* [Tâches à réaliser]:
a. Selon le passage sur la campagne de Russie de 1812, quelle tactique Barclay de Tolly applique-t-il face à la Grande Armée ?
b. Rédigez la suite du passage sur la campagne de Russie de 1812, en enchaînant après sa dernière phrase.

* [Passage fourni]:
----------------------------------------
La Grande Armée devient, comme l’était l’armée d’Alexandre le Grand à son apogée, une véritable mosaïque de nations. Plus de 450 000 soldats, 200 000 chevaux et des centaines de cannons franchissent le Niémen. Napoléon voit cette campagne de 1812 comme celle de 1805 et de 1806, à savoir battre l’adversaire lors d’une rencontre décisive. Il espère que le Tsar lui proposera une nouvelle paix après avoir subit un nouvel Austerlitz ou un nouveau Friedland. Mais encore une fois, la réalité va être différente. La campagne se révèle être longue, et pénible pour la logistique au fur et à mesure de la progression. Surtout, les Russes se dérobent à chaque fois. Barclay de Tolly, commandant des forces russes, applique la même tactique que Bennigsen en Pologne : la terre brûlée et la retraite. Sauf que là c’est sur une plus grande échelle. La Grande Armée peine à se ravitailler, les récoltes sont brulées par les soldats russes. Au 16 juillet, un tiers des effectifs de celle-ci est indisponible : des contingents sont restés en arrière pour garder des villes, tandis que le nombre de déserteurs et de malades augmente sans cesse. Napoléon poursuit ardemment les Russes, comme il le faisait en 1807. Il veut sa bataille décisive.
----------------------------------------
* [Données enregistrées]:
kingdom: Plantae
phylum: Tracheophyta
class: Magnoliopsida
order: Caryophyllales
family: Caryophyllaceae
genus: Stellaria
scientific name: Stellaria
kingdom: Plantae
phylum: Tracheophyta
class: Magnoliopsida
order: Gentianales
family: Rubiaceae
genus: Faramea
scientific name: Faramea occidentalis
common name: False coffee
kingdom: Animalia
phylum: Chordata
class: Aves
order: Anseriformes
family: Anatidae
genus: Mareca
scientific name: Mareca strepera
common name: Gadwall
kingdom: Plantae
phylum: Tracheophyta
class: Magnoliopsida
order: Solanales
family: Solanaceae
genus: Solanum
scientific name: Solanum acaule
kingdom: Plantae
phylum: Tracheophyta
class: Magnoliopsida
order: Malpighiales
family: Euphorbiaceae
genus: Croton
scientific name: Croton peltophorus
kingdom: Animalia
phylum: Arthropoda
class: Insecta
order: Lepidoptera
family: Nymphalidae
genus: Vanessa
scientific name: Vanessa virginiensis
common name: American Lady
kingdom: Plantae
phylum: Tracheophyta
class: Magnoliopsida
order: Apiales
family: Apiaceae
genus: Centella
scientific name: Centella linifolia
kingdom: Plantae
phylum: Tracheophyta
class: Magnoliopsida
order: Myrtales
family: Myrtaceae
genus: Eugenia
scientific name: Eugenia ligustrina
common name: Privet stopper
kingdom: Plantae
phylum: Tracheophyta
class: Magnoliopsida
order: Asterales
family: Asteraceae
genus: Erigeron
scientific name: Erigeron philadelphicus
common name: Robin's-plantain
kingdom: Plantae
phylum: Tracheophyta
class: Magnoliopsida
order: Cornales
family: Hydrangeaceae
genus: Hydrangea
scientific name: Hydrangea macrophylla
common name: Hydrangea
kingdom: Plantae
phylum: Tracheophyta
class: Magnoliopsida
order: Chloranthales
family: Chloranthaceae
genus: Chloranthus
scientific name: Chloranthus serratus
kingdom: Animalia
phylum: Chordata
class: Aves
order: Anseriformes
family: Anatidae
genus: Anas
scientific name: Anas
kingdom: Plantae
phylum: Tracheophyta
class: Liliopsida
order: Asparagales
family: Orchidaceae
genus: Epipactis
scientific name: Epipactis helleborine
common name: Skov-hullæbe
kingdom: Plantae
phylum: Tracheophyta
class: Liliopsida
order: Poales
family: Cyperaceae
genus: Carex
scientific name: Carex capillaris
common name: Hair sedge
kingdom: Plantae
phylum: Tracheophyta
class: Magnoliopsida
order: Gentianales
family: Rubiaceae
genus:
----------------------------------------
* [Réponses fournies]:
a. Il applique la tactique de la terre brûlée et de la retraite.

b.
Il croit l’obtenir devant Smolensk entre le 15 et le 19 août, mais Barclay de Tolly préfère sacrifier la ville et une partie de son arrière garde, non sans résistance. Smolensk est une victoire française, mais elle est sanglante (5 000 français hors de combat), et Napoléon laisse échapper encore une fois l’armée russe. Pire, la ville est en feu et elle ne peut ni nourrir ni loger les soldats de la Grande Armée. Pour l’Empereur, ca craint : son armée s’épuise suite aux nombreuses marches forcées, et il n’arrive pas à coincer l’armée russe pour la forcer à livrer bataille. Un élément va cependant changer la donne : le ménage réalisé dans l’état-major russe. Les généraux du Tsar en ont marre de Barclay de Tolly et de ses reculades à outrance. Cet homme, qui n’est d’ailleurs considéré comme un étranger à cause de ses origines écossaises, est accusé par de nombreux officiers comme un lâche, prêt à vendre la Sainte Russie à «l’ogre corse ». Bagration n’a surtout pas accepté son ordre de retraite devant Smolensk, alors qu’il avait largement les moyens de tenir la ville. Bennigsen le considère aussi comme un traitre, incapable de savoir se décider pour livrer bataille.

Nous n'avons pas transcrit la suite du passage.